La loi Kouchner du 4 mars 2002 relative aux droits des patients a instauré un régime d’indemnisation des victimes d’accidents médicaux. Parlementaires, institutionnels, associations se sont réunis autour du médiateur de la République, Jean-Paul Delevoye, pour débattre, sept ans après, sur l’efficacité de ce dispositif. Un dispositif qui devait entre autres proposer des procédures efficaces et « permettre un retour à la confiance », rappelle Didier-Roland Tabuteau, directeur de la Chaire Santé à l’Institut d’études politiques de Paris. « L’un des axes de la loi était, de repenser la qualité du système de santé. Il s’agissait également de garantir, dans la mesure du possible, l’égalité devant la loi. »

Accueil intimidant.

Alors oui, certains pays nous envient ce système d’indemnisation mais bien sûr il est perfectible. La première limite est celle des seuils d’invalidité.

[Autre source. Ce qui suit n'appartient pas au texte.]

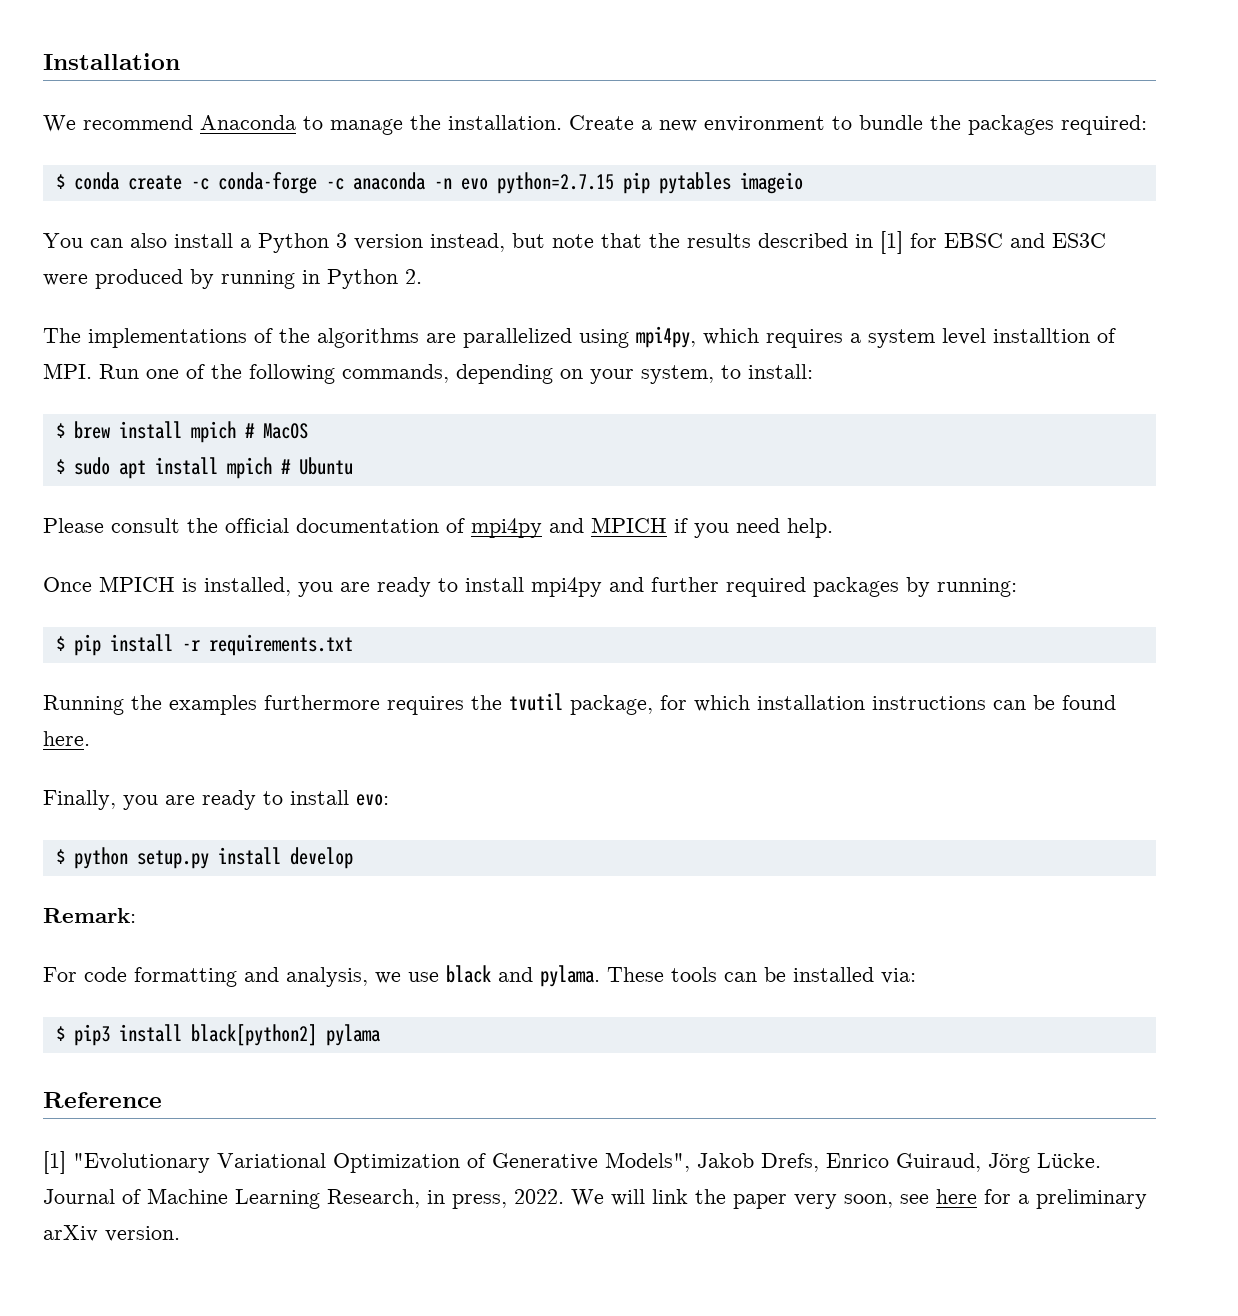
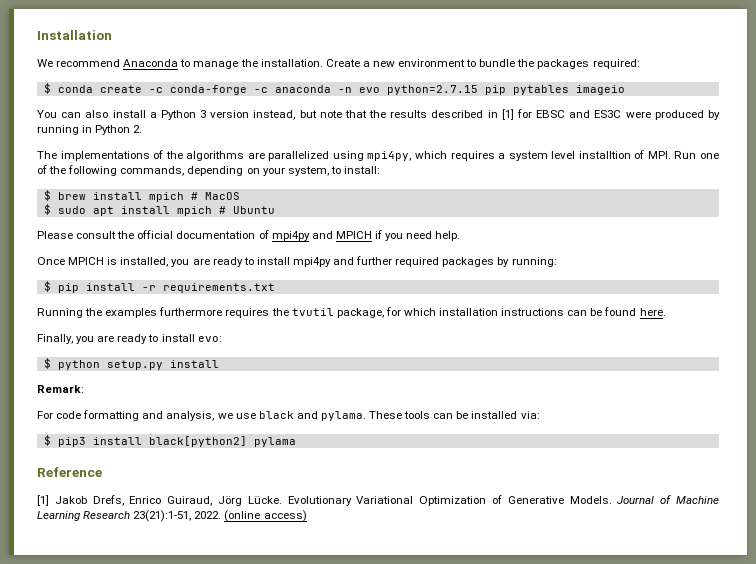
[289,847,353,869] develop -> (219, 364) none
[73,1152,690,1173] "Evolutionary Variational Optimization of Generative Models", -> (49, 500) none
[43,1188,1147,1209] [43,1225,180,1242] Journal of Machine Learning Research, in press, 2022. We will link the paper very soon, see here for a preliminary arXiv version. -> [287,495,719,506] [37,510,307,522] Evolutionary Variational Optimization of Generative Models. Journal of Machine Learning Research 23(21):1-51, 2022. (online access)

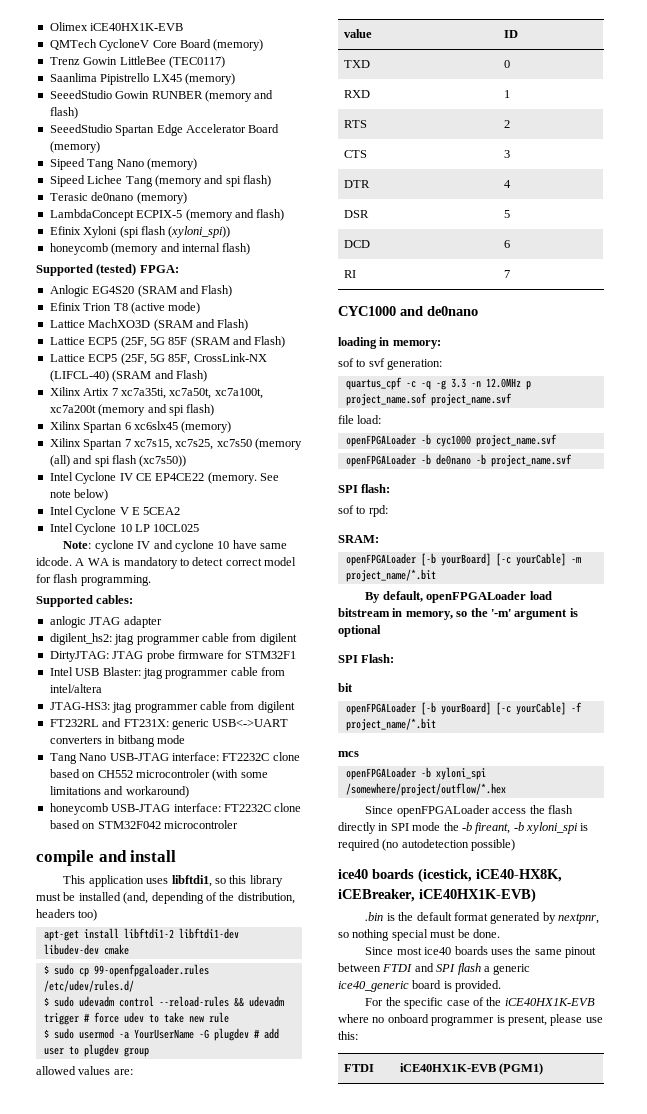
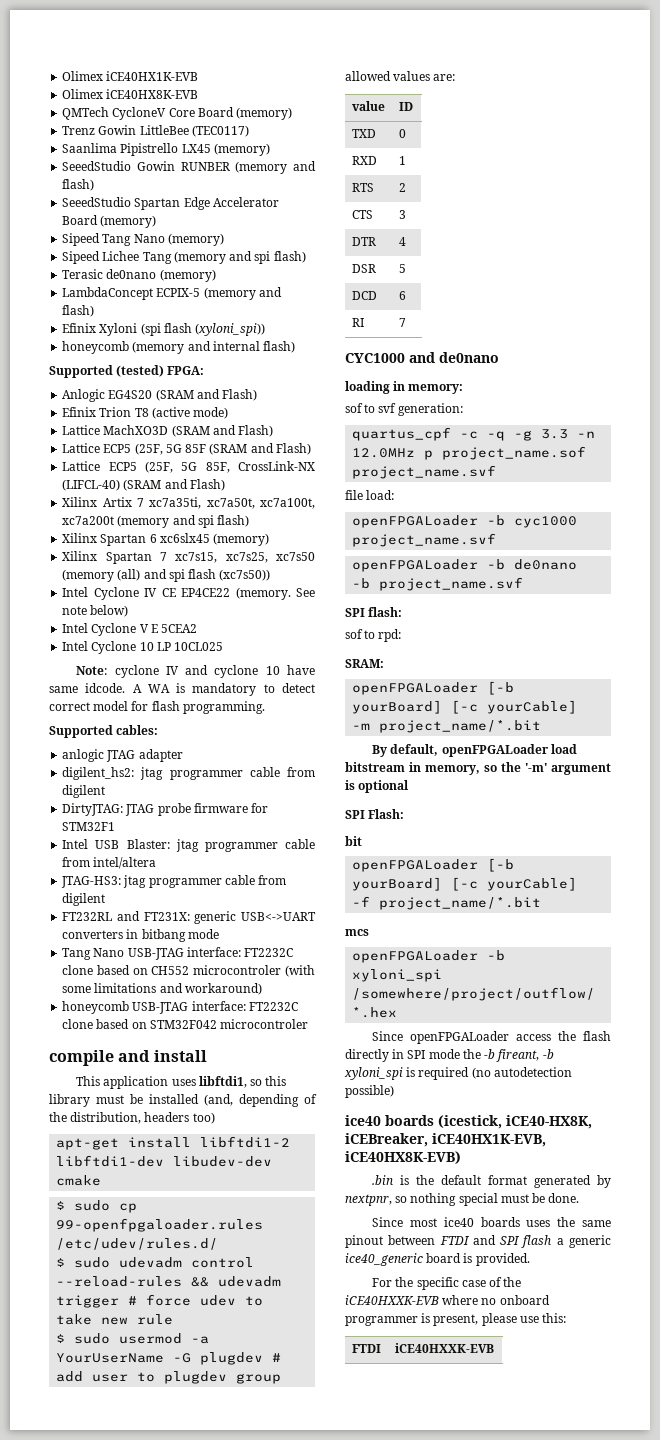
(184, 27) none -> [62,89,199,99] // Olimex iCE40HX8K-EVB
[419,888,536,903] iCE40HX1K-EVB) -> [432,1133,546,1147] [345,1151,461,1164] iCE40HX1K-EVB, iCE40HX8K-EVB)
[504,998,595,1006] iCE40HX1K-EVB -> [345,1295,439,1305] iCE40HXXK-EVB
[399,1063,543,1075] iCE40HX1K-EVB (PGM1) -> [394,1343,494,1353] iCE40HXXK-EVB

L’accès aux CRCI (Commission régionale de conciliation et d’indemnisation des accidents médicaux) est restreint aux personnes pouvant justifier d’une IPP (invalidité permanente partielle) supérieure à 24 %. « Trop souvent, on résume la question du seuil à un seul problème de gestion, estime Dominique Martin, directeur de l’ONIAM (Office national d’indemnisation des accidents médicaux). Mais c’est un choix, fondamental, qu’on a fait, de mobiliser la solidarité nationale pour les personnes atteintes de dommages les plus graves. Je crois que l’iniquité apparaît surtout au niveau géographique. L’écart se creuse entre les régions qui ne sont pas toutes aussi dynamiques, urbanisées. »

« Trouvez-nous des experts médicaux, s’emporte pour sa part Françoise Avram, qui préside la CRCI d’Ile-de-France. Quand on tient un bon expert, on lui envoie tous les dossiers et il n’en peut plus. »

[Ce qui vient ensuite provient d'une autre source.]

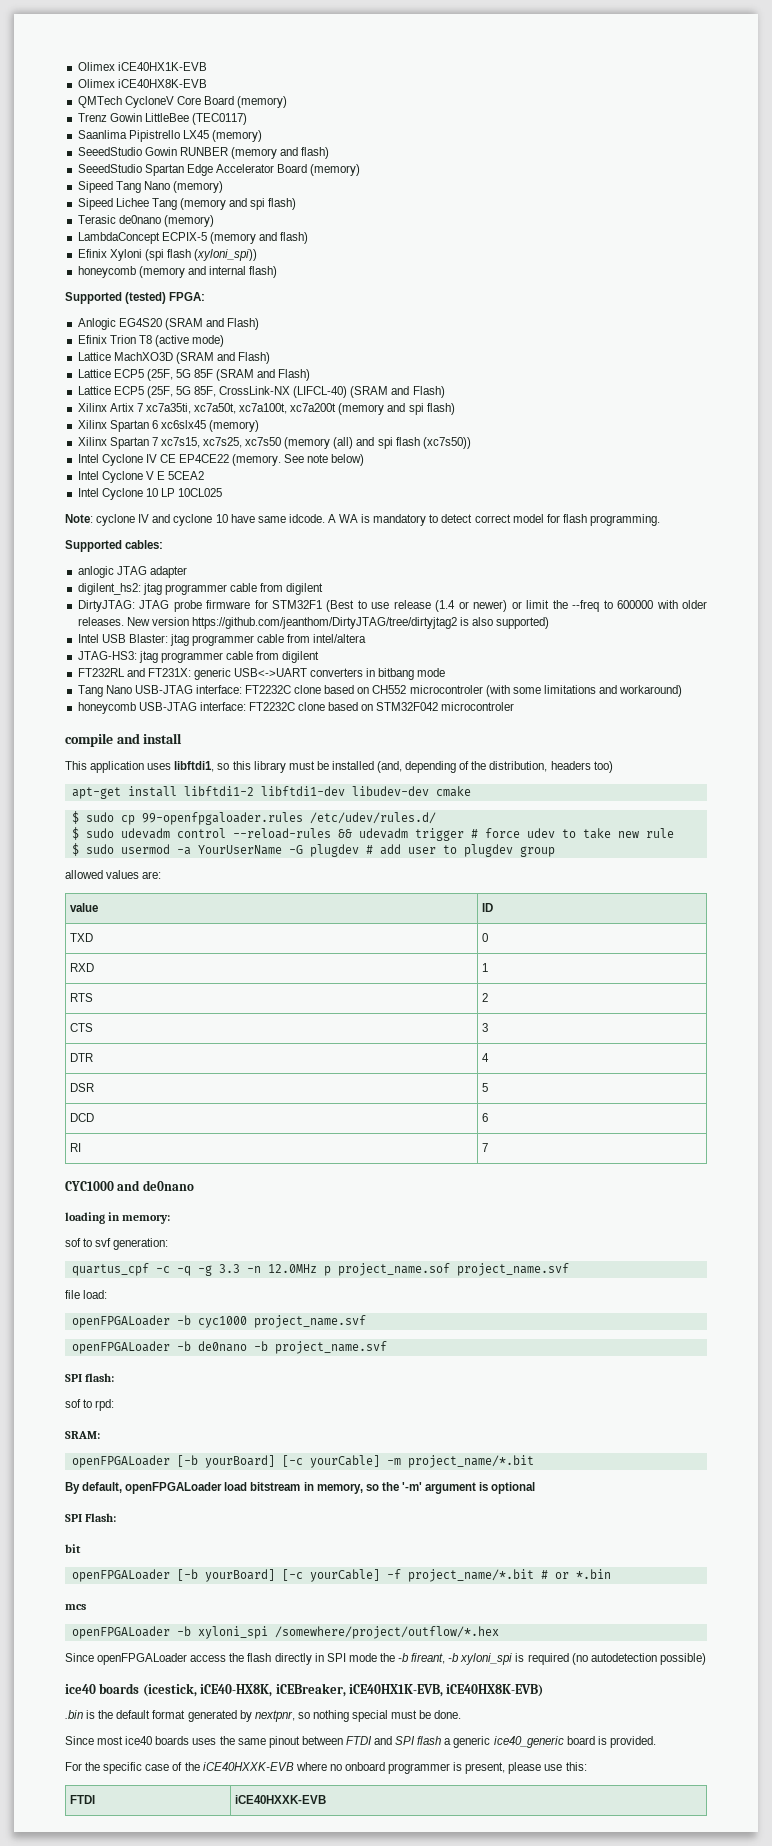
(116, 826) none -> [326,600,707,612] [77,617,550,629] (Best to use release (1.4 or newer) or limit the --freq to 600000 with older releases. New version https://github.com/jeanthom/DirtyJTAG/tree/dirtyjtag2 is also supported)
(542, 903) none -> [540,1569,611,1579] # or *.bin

Claude Rambaud, présidente du Lien (association d’information et d’aide aux victimes d’infections nosocomiales et d’accidents médicaux) et qui au débat, représentait le CISS (Collectif interassociatif sur la santé), avance quant à elle des arguments très pratiques. « L’accessibilité du dispositif passe par l’information certes mais le problème est aussi financier. Nous, associations, faisons ce que nous pouvons mais les victimes manquent d’un accompagnement… gratuit. » Elle met en cause également la collégialité, pas toujours bien respectée au sein des commissions, ainsi que l’impartialité des experts. « Quand nous apprenons que l’un d’entre eux est ancien élève du chirurgien mis en cause, nous voudrions pouvoir émettre des doutes. » Elle regrette surtout un accueil « intimidant », quand la victime, parfois seule, parfois accompagnée, arrive dans la salle, où 23 personnes, déjà assises, l’attendent, sans se présenter…

« Il ne saurait y avoir de remise à plat de cette loi, mais elle doit faire l’objet d’une évaluation, externe. Je pense aussi que la diminution des dépenses passe par la diminution des victimes. Nous devons donc nous pencher sur la prévention des risques et introduire un peu plus de sécurité des soins pour les patients, dans la loi HPST par exemple. »

Conciliation, le parent pauvre.

« Notre pays a un retard culturel sur les modes de médiation », reconnaît Alain-Michel Ceretti, conseiller santé auprès du médiateur de la République. « Il faudrait instituer une commission de médiation régionale », suggère Olivier Jardé, député de la Somme. Les conciliations sont actuellement réservées aux faibles préjudices, et qui résultent exclusivement d’accidents médicaux fautifs. Par ailleurs, la loi Kouchner n’a pas prévu de procédure de conciliation en matière d’indemnisation de l’aléa thérapeutique.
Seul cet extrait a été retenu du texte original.